Or, or...big bad business was in negotiations (talks and dialog) and hints or suggestions were made by the super innocent government types, or super duper innocent local supervisors, and big bad evil business was led to believe there would be assistance or tax breK accociated with construction.

After all, super duper innocent locals want jobs and tax income from evil robber barons (substantial tax income from hotels which funnel in money from outside the district).

Then once Kim Jung Un committed to construction all deals fell off the table.

I wonder...

Brent.


----------



## jar546 (Feb 27, 2014)

I've played this game way too many times.  Once did I see the local politicians and fire department make promises that I could not keep which caused a major ruckus and I no longer do work for that city.  99.9% of the time, the business owner is ignorant to the facts and uses whatever means necessary to gain sympathy from the community as they had no intention of doing it right to begin with.

Example:

* Someone wanted to open up a bar-restaurant in an abandoned building that was once a gym but never had a C of O.
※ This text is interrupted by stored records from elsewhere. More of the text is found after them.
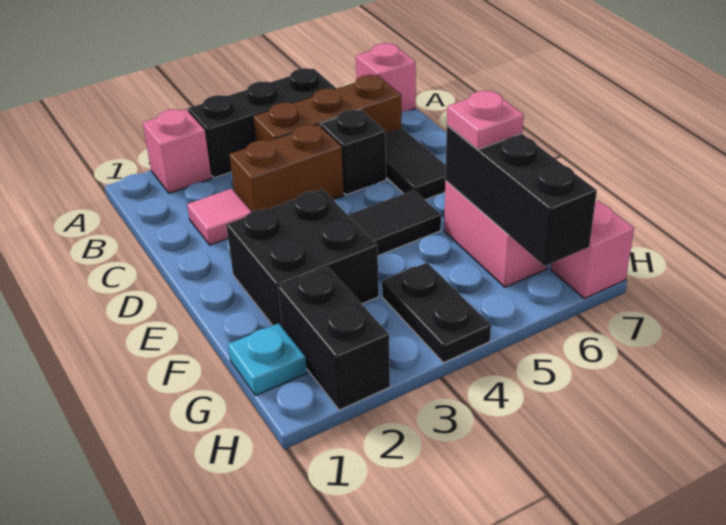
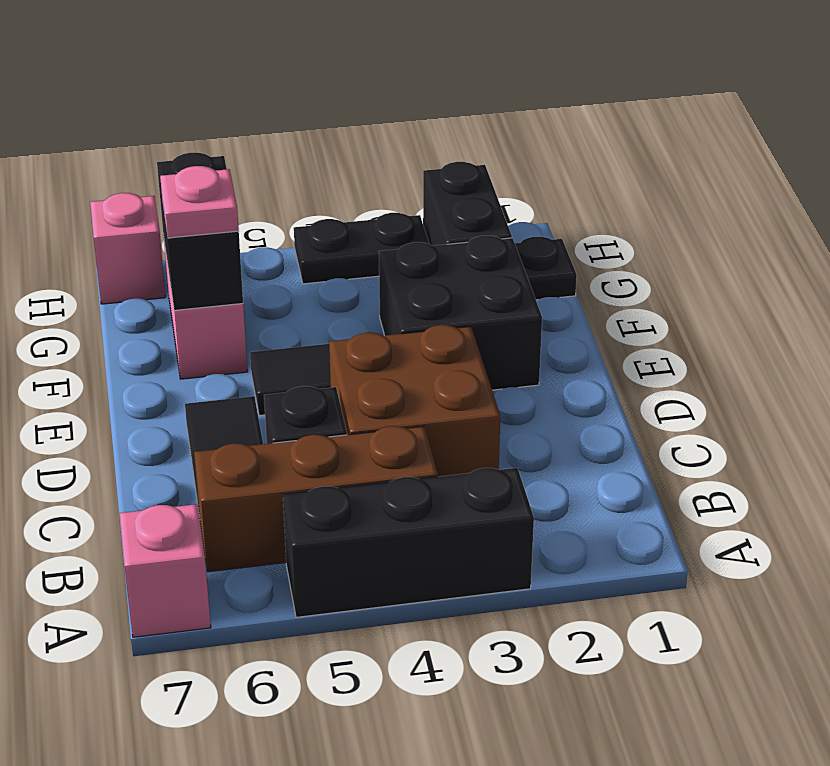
pink 1x1 brick [143,109,212,193] -> none
pink 1x1 tile [187,189,251,245] -> none
brown 1x2 brick [229,124,344,212] -> brown 2x2 brick [329,325,500,477]
black 1x3 brick [445,125,597,266] -> black 1x2 brick [157,153,243,310]
cyan 1x1 plate [228,323,307,396] -> black 1x1 plate [515,237,577,300]
black 1x2 plate [382,263,491,363] -> black 1x2 plate turned to [294,213,429,284]

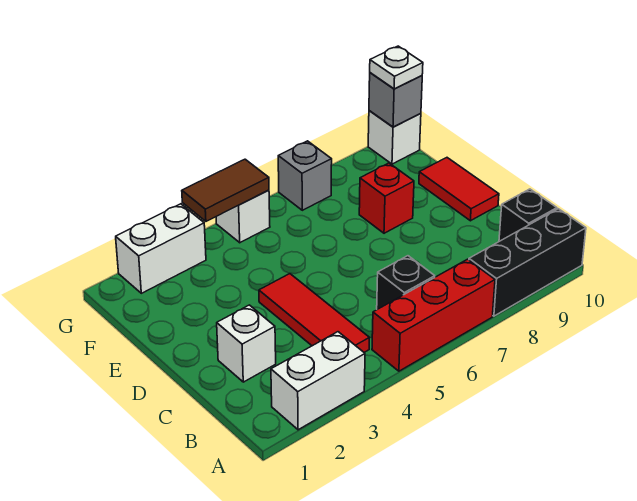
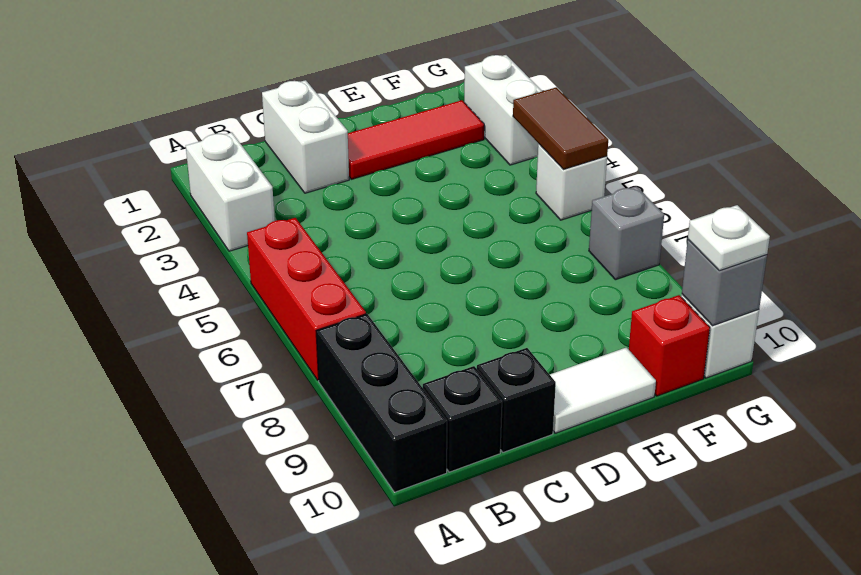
red 1x3 tile [259,274,369,352] -> red 1x3 tile moved to [348,100,484,179]
black 1x1 brick [377,256,435,309] -> black 1x1 brick moved to [477,348,556,452]
white 1x1 brick [217,305,276,382] -> white 1x2 brick [262,80,349,193]
red 1x2 tile [419,158,499,221] -> white 1x2 tile [550,347,656,433]
red 1x1 brick [359,163,414,233] -> red 1x1 brick moved to [629,295,710,396]

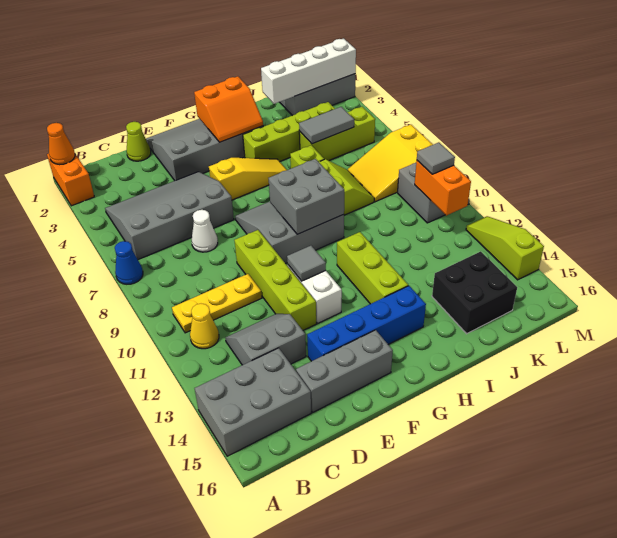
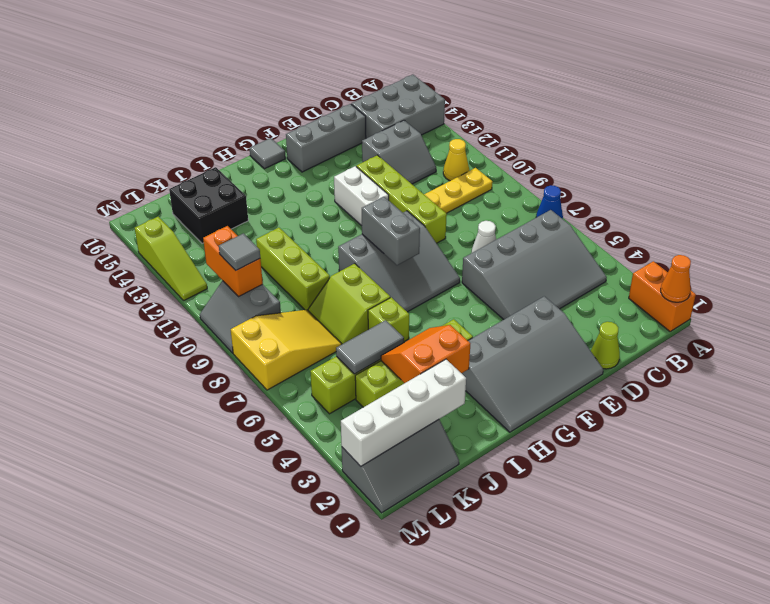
blue 1x4 brick [307,286,426,361] -> none
yellow 1x3 slope [209,158,287,200] -> none
grey 1x1 tile [287,246,326,281] -> grey 1x1 tile moved to [250,138,286,169]
orange 2x2 slope [194,76,263,142] -> orange 2x2 slope moved to [381,325,470,383]
grey 2x2 brick [269,159,344,234] -> grey 1x2 brick [362,197,420,265]
lime 1x3 brick [337,232,408,304] -> lime 1x3 brick moved to [256,228,330,310]

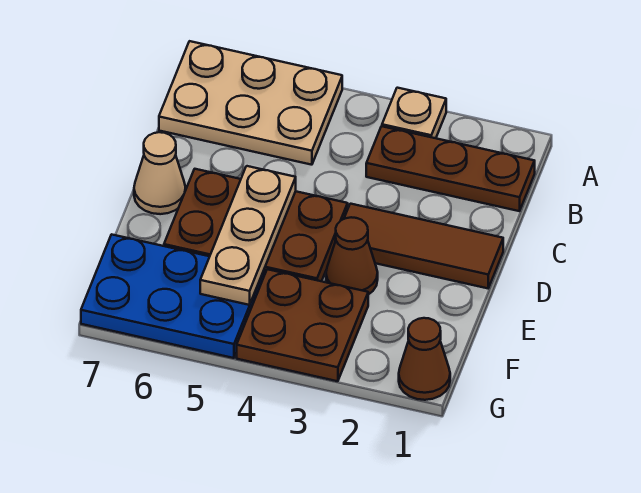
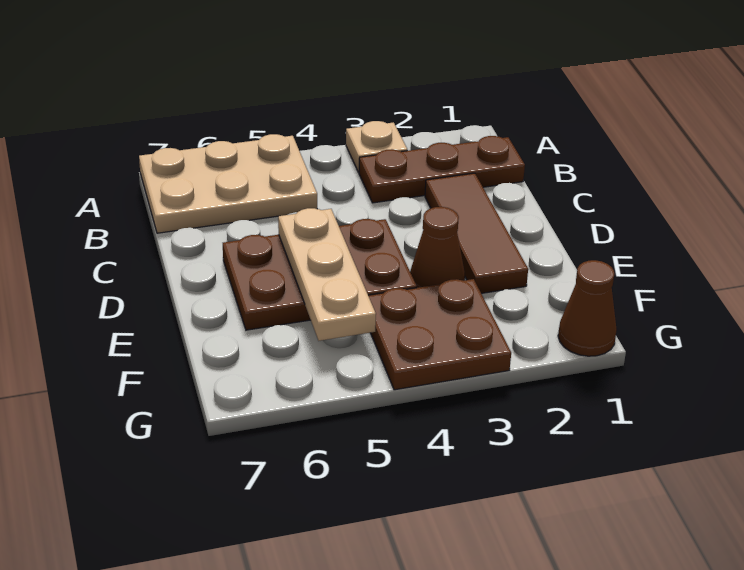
brown 1x3 tile [344,204,503,288] -> brown 1x3 tile turned to [425,173,528,293]
tan 1x1 cone [134,132,186,214] -> none
blue 2x3 plate [81,234,265,358] -> none

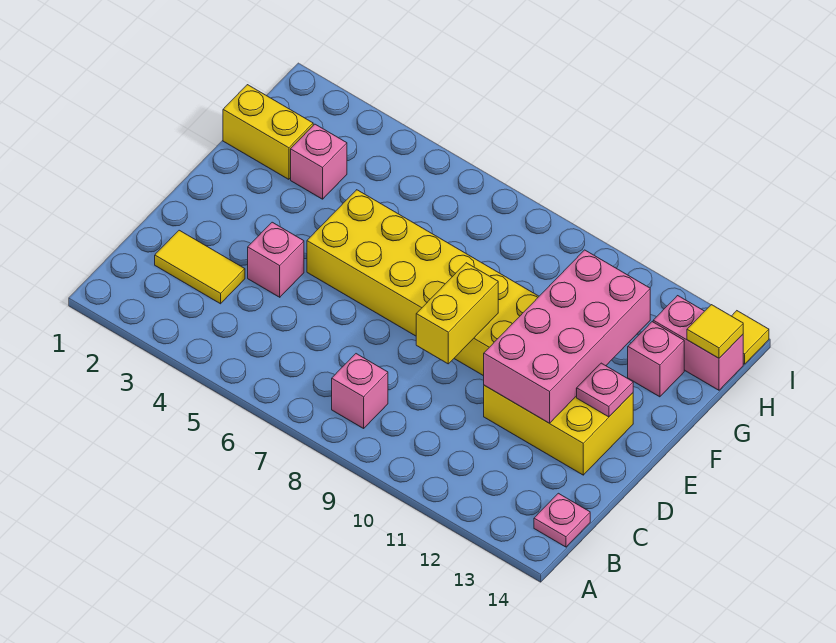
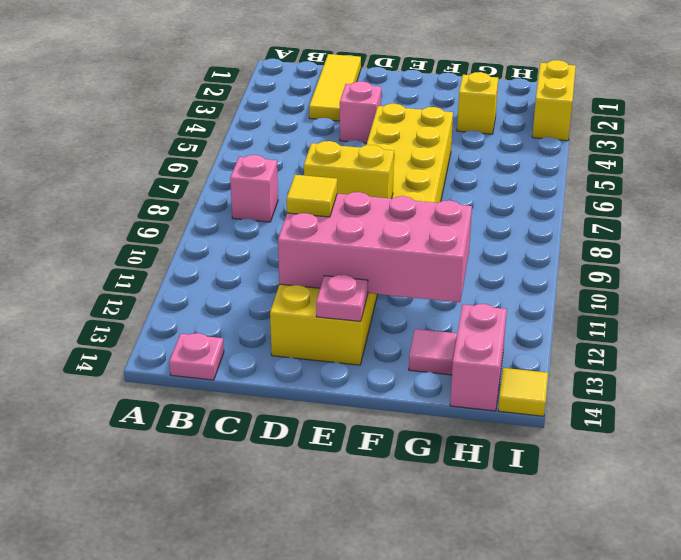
yellow 1x2 tile [155,230,245,304] -> yellow 1x3 tile [309,54,361,121]
yellow 1x2 brick [223,85,313,179] -> yellow 1x2 brick moved to [532,60,576,141]
pink 1x1 brick [291,124,347,199] -> yellow 1x1 brick [457,72,498,134]
pink 1x1 brick [628,322,684,397] -> pink 1x1 tile [409,329,457,375]
yellow 1x1 tile [687,305,743,358] -> yellow 1x1 tile moved to [287,175,337,217]

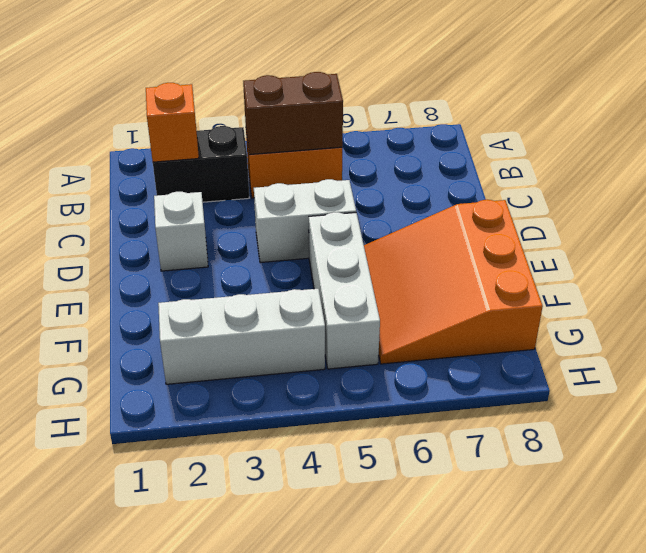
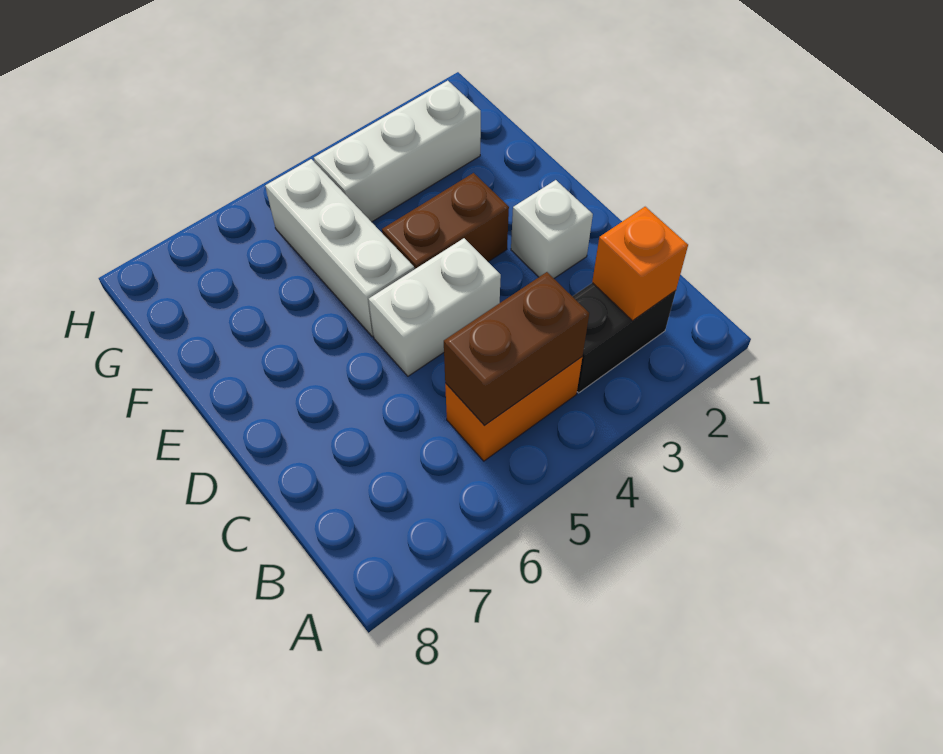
none -> brown 1x2 brick [382,173,509,269]
orange 3x3 slope [364,200,543,364] -> none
* FD Assistant Chief with some arm bending from politicians gives approval for an occupant load of 150

* I get involved as a sub of the BCO and find this out

* I bring this to the owner and BCO and say that you cannot have an occupant load of 150 for an A2 that is narrow and 115' deep with only one exit at grade (front) and no exits or fire escapes out the back (2 floors above grade). Single story built on slope. Non-Sprinklered.

* Kitchen built at the back of the restaurant (no plan review) and I say no way, nothing more than 75' from the only exit in the building.

* Owner threatens litigation for being told one thing until I got involved.

* Business opens with just electrical inspections only.  No accessibility.

* FD requires smoke detectors for whatever reason and a 50 cent non-illuminated exit sign at the front door.  (3 of the FF's are IFC certified under the ICC)

* My services are never utilized with that City again.

The owner was catered into doing whatever he wanted and stated had he known the truth, he would have never opened a restaurant-bar there.  He spent his retirement on this business and found out the truth afterwards, hence the litigation threat.  He was lead down the wrong path by the politicians just to get a business opened.  He is a tenant of the building.  Owned by the family of the former mayor.  Go figure.


----------



## JBI (Feb 27, 2014)

I've had situations where a Town Supervisor told a developer to 'just go and get a use variance and then go to the Planning Board'. This was a closed door meeting that left the Zoning Official (and Code Official) out, primarily because I would have told the developer the truth... You can't get a use variance because you can't meet the statutory requirements to get one.

I would, however, have explained that a Zoning CHANGE would've been both doable and expediant.

Politicians need to stay the hell out of the way and let the appointed officials do their jobs.


----------



## jar546 (Feb 27, 2014)

Another example #2:

* Owner of a dry cleaning business completely guts the interior after a major flood.  2 boilers in basement completely underwater, only a load bearing center wall left as all plumbing and electrical was stripped out.  There is an apartment above the business that was not flooded.  Building is non-sprinklered.

* owner caught renovating without a permit very early on, told to apply for permit.

* application has no specs, just to return building back to the way it was.

* application rejected for lack of specifications, no layout, ADA, elec, mech, plumb, energy, fire separation, etc.  I ask for all of those and request an RDP due to the amount of detail needed (request, not demand but contractor or owner not capable of have knowledge)

* Owner goes to mayor for help as they just want to put it back the way it was

* Mayor tells owner to go to the UCC appeals board and he'll make sure they take care of it for him

* I am notified of the appeal and find out the mayor contacted one of the board members telling him to give the owner what he wants.

* I contact the board member the mayor called (there are 3 total board members) and remind him that they have no power to give a variance just simply verify whether or not my interpretation is correct.

* I present my case at the hearing and all 3 members side with me.  He must secure a permit and comply with all code requirements.

* The next month my contract is terminated with that Borough.

So yes, municipalities do meddle where they are not suppose to and tell applicants and owners what they want to hear.


----------



## jar546 (Feb 27, 2014)

Lets throw in another example with the same borough above in example #2

* Borough has major 500 year flood event

* State UCC applies

* Required flood plain ordinance applies per FEMA in order to participate in NFIP

* We have a meeting with FEMA who confirms requirements

* The next 2 months are a complete uphill battle with no communication from council or mayor

* I am called into the office by the mayor and president of council, door closed behind us.  Just us 3 guys sitting at a table.

* The mayor tells me that there is a complaint.  I ask what the complaint is and get this answer verbatim "You knocked on someone's door and told them they needed a permit."

* I then say, OK, what is the complaint?

* Mayor repeats himself "You knocked on someone's door and told them they needed a permit."

* I then look at the president of council who too was flooded and ask him if he pulled a permit for the work he did.  He states he did not have to because he was just putting his house back the way it was.

* I remind them of the flood plain ordinance and the fact that I am working with FEMA who is questioning me as to the low percentage of permits being issued that we are working on

* within a few months my contract with that borough was terminated


----------



## MASSDRIVER (Feb 27, 2014)

It's almost like some of the officials and mayors and what not are kinda not square. Like in cahoots and stuff.

Hard to believe.

Brent.


----------